Texto fornecido:
Lula pediu socorro à ONU. O que a ONU pode ou não fazer?

01/08/2016 09:45

Na decisão desesperada do ex-presidente Lula, a defesa usa a estratégia de recorrer ao Comitê de Direitos Humanos da ONU, o qual tem mais significado político do que jurídico

A petição apresentada pelo ex-presidente Luiz Inácio Lula da Silva a um órgão internacional para questionar um dos procedimentos contra ele na Lava Jato é um mecanismo jurídico possível, mas, principalmente, um ato político.

A defesa de Lula denunciou ao Comitê de Direitos Humanos da ONU (Organização das Nações Unidas) o que entende ser uma violação cometida pelo juiz federal Sergio Moro no curso da investigação contra o petista. Trata-se de um recurso pouco usual, já que o processo ainda está em andamento na Justiça brasileira, sem qualquer sentença.

Lula é alvo de ao menos quatro procedimentos na Lava Jato. Um deles é um inquérito sob os cuidados da Justiça Federal do Paraná, na qual procuradores e policiais federais investigam se a OAS e a Odebrecht favoreceram o ex-presidente ilegalmente por meio de obras feitas em um sítio em Atibaia, no interior de São Paulo, e em um tríplex no Guarujá, no litoral paulista.

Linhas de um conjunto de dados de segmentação
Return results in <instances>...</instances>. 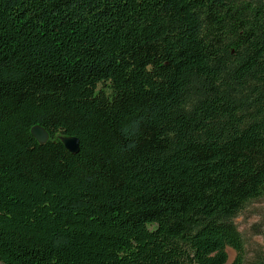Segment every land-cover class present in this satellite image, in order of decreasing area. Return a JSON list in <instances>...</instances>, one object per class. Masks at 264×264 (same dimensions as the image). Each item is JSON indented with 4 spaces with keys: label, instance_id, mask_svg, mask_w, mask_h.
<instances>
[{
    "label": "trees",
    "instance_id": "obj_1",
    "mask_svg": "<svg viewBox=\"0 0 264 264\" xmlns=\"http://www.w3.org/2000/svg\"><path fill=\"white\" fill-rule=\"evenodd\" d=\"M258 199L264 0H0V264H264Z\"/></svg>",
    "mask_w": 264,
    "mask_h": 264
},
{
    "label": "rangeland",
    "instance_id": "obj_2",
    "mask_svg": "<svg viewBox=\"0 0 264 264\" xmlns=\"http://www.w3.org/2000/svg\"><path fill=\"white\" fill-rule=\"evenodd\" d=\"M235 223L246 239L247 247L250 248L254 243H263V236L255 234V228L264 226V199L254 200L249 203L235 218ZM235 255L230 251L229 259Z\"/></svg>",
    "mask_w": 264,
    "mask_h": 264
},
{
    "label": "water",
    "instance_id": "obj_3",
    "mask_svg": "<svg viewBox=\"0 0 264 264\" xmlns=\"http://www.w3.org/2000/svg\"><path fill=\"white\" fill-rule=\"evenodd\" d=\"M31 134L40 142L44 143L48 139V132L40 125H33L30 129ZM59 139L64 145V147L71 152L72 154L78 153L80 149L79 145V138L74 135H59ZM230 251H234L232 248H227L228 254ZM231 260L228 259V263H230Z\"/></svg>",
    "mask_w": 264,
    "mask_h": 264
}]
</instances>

O que se pede: Reproduza palavra por palavra o trecho da matéria sobre o pedido de Lula à ONU que vai de "A defesa de" até "sem qualquer sentença.", incluindo esses dois pontos. Os registros não têm nenhum papel aqui.

Resposta abaixo:
A defesa de Lula denunciou ao Comitê de Direitos Humanos da ONU (Organização das Nações Unidas) o que entende ser uma violação cometida pelo juiz federal Sergio Moro no curso da investigação contra o petista. Trata-se de um recurso pouco usual, já que o processo ainda está em andamento na Justiça brasileira, sem qualquer sentença.